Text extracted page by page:
▼

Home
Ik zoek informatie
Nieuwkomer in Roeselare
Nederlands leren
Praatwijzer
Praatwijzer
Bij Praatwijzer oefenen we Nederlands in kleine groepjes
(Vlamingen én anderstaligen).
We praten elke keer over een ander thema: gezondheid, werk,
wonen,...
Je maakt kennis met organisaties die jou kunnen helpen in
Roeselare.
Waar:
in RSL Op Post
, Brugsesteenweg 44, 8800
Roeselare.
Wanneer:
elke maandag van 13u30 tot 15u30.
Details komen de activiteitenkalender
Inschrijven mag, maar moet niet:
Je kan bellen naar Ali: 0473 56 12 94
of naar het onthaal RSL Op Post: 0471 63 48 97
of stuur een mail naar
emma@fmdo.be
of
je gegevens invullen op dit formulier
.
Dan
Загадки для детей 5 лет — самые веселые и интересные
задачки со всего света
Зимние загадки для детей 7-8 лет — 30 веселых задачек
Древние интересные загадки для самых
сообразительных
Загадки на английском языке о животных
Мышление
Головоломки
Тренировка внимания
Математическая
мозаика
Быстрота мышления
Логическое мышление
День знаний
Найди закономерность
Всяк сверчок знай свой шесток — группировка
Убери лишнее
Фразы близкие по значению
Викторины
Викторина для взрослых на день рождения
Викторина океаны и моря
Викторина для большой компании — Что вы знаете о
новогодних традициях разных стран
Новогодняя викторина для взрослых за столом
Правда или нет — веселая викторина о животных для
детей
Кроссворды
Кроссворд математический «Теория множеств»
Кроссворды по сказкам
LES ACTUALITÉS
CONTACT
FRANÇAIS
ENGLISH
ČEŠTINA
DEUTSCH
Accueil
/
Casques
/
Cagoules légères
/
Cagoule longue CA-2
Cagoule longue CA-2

▲

Instructions for the task:
Retype the material above line by line, with no changes.

Written reply:
Home
Ik zoek informatie
Nieuwkomer in Roeselare
Nederlands leren
Praatwijzer
Praatwijzer
Bij Praatwijzer oefenen we Nederlands in kleine groepjes
(Vlamingen én anderstaligen).
We praten elke keer over een ander thema: gezondheid, werk,
wonen,...
Je maakt kennis met organisaties die jou kunnen helpen in
Roeselare.
Waar:
in RSL Op Post
, Brugsesteenweg 44, 8800
Roeselare.
Wanneer:
elke maandag van 13u30 tot 15u30.
Details komen de activiteitenkalender
Inschrijven mag, maar moet niet:
Je kan bellen naar Ali: 0473 56 12 94
of naar het onthaal RSL Op Post: 0471 63 48 97
of stuur een mail naar
emma@fmdo.be
of
je gegevens invullen op dit formulier
.
Dan
Загадки для детей 5 лет — самые веселые и интересные
задачки со всего света
Зимние загадки для детей 7-8 лет — 30 веселых задачек
Древние интересные загадки для самых
сообразительных
Загадки на английском языке о животных
Мышление
Головоломки
Тренировка внимания
Математическая
мозаика
Быстрота мышления
Логическое мышление
День знаний
Найди закономерность
Всяк сверчок знай свой шесток — группировка
Убери лишнее
Фразы близкие по значению
Викторины
Викторина для взрослых на день рождения
Викторина океаны и моря
Викторина для большой компании — Что вы знаете о
новогодних традициях разных стран
Новогодняя викторина для взрослых за столом
Правда или нет — веселая викторина о животных для
детей
Кроссворды
Кроссворд математический «Теория множеств»
Кроссворды по сказкам
LES ACTUALITÉS
CONTACT
FRANÇAIS
ENGLISH
ČEŠTINA
DEUTSCH
Accueil
/
Casques
/
Cagoules légères
/
Cagoule longue CA-2
Cagoule longue CA-2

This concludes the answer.